**TASK INSTRUCTIONS**
Continue the passage describing the down-hole tool and its fluid exit channels, starting after its last sentence.

**PAGE TEXT**
-- Begin --
In this embodiment a mixer 48 such as an inline static mixer is integrated in the bellow section 28b. The mixer 48 advantageously mixes the phases of the well bore so that an emulsion is present which simplifies measurement.

Fig. 7 shows yet another embodiment of the down-hole tool 20, wherein well bore fluid 16 can enter the inner channel portion 34 through the frontside 38 of the housing 28 and flow as an internal fluid flow 17 through the first section 28a and to the exit section 28c of the housing 28. The exit section 28c comprises several fluid exit channels 42 distributed radial around the housing 28 to allow the well bore fluid 16, 17 to leave the down-hole tool 20.

The fluid exit channels 42 can be designed such to reduce drag induced to the well bore fluid 16, 17 by applying an angle to the flow direction of the well bore fluid 16, 17 through the fluid exit channels 42. As depicted in Fig.7, the fluid exit channels 42 comprise a first exit channel section 42a where the individual channels do not fully penetrate the housing 28, but rather are notches at the internal side 32, where the depth of the notch increases towards the second exit channel section 42b. In the second exit channel section 42b the channels 42 do fully penetrate the housing 28. In the third exit channel section 42c the individual channels again do not penetrate the housing 28, but rather are notches at the outer side of the housing 28 with decreasing depth to the rear. Thus the fluid flow is not forced to deviate by 90 degrees from the main flow direction y but rather can smoothly exit the inner channel portion 34 to the outside.
-- End --
**DATASET SECTION**
-- Begin --
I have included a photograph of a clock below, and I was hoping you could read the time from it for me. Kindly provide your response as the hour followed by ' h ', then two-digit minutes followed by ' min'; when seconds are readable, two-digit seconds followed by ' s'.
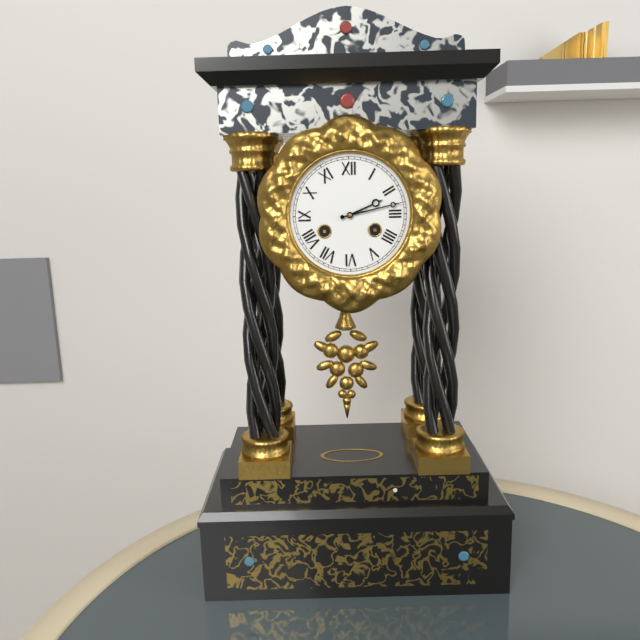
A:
2 h 13 min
-- End --
**OUTPUT FOR THIS EXERCISE**
The ultrasound sensors 50 are electrically connected via electrical cables 31, which in the first section 28a are embedded in the epoxy layer at the outer side of the housing. The electrical contact between the first and the exit section 28a, 28c is established by way of the

electrical section connectors 33.

Fig. 8 shows another embodiment of the down-hole tool 20 having a first section 28a, an exit section 28c and a multi section 28d. Again, the first section 28a comprises several internal ultrasound sensors 50 for measuring the phases of the well bore fluid 16, 17, 18. Also, the first section 28a comprises the fluid entrance 38. The fluid can leave the inner channel portion 34 of the down-hole tool 20 through the exit channels 42. However, part of the fluid 16, 17, 18 can remain in the down-hole tool 20. A multi section 28d comprises further features of the down- hole tool 20, such as a pressure sensor 52 and a

temperature sensor 54, whereas a combined pressure and temperature sensor 52/54 can be installed as well. A sample channel 30 allows for part of the fluid 16, 17, 18 to flow to a sample section 28f (see e.g. Fig. 11) where it may be stored. A sample channel close off valve 62 can regulate, whether fluid 16, 17, 18 is permitted to flow into the sample channel 30.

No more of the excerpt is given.